--- Request ---
Repeat exactly the line that contains "vfov_deg: 24.6" and every line below it to the end of the material, omitting all others.

-.-.-

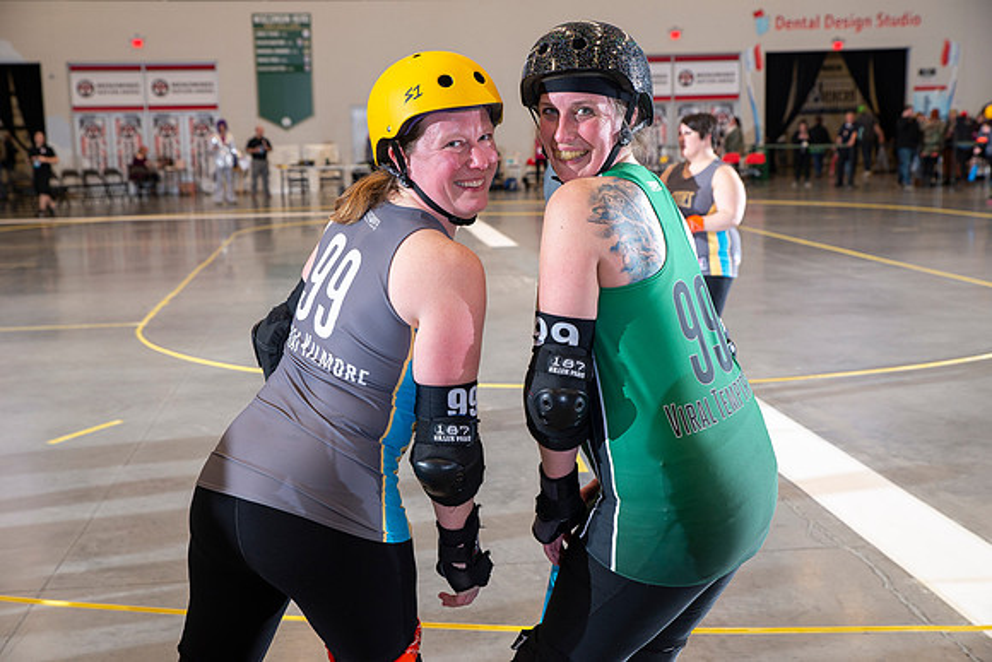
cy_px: 331
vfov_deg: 24.6
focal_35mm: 55
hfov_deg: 36.2
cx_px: 496
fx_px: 1516
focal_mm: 55
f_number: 6.3
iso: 640
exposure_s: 1/160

-.-.-

--- Exercise response ---
vfov_deg: 24.6
focal_35mm: 55
hfov_deg: 36.2
cx_px: 496
fx_px: 1516
focal_mm: 55
f_number: 6.3
iso: 640
exposure_s: 1/160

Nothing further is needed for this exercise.